Eine Gesellschaft A verkaufte alle von ihr gehaltenen Anteile an ihrer Tochtergesellschaft B. In der Folge warf der Aufkäufer der Gesellschaft A vor, ihm gewisse Vorgänge, die bei B abgewickelt wurden, wie z.B. den Kunden falsche „Konformitätszertifikate“ auszustellen, verheimlicht zu haben. Hierzu wies der Aufkäufer nach, dass die Mitarbeiter von B durch ihren Chef zu solchen Handlungen angeleitet wurden.

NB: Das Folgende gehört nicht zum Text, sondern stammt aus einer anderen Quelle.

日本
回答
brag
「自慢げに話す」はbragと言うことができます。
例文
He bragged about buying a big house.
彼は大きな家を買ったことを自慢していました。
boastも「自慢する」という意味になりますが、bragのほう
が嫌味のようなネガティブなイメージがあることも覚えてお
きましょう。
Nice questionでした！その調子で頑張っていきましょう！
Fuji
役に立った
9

Das angerufene Gericht annullierte den Verkauf wegen vorliegender Täuschung. Das Kassationsgericht – Urteil vom 31. März 2015 – berichtigte die Entscheidung. Danach wäre nicht nachgewiesen worden, dass die Gesellschaft A tatsächlich von den Praktiken der Gesellschaft B wusste.

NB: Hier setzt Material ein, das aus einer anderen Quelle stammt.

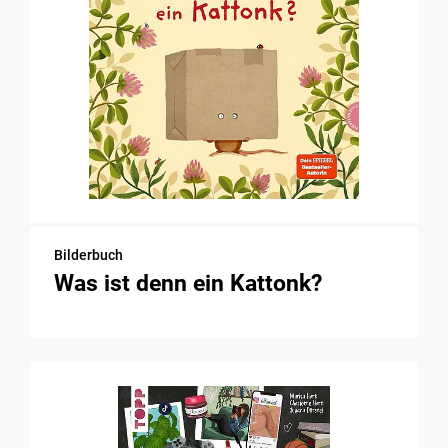
Bilderbuch
Was ist denn ein Kattonk?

In einer späteren, ähnlichen Sachlage urteilte das Kassationsgericht in der gleichen Weise, d.h. es hob die Annullierung des Verkaufes, die durch das Vorgericht ausgesprochen worden war, auf. In dieser Entscheidung warf der Käufer dem Verkäufer eines Unternehmens vor, ihn nicht über einen Sozialstreit, der in der verkauften Gesellschaft vorlag, unterrichtet zu haben. Auch hier konnte vom Käufer nicht nachgewiesen werden, dass der Verkäufer über den Sozialstreit informiert war. Der Verkauf der Gesellschaft war somit rechtsgültig.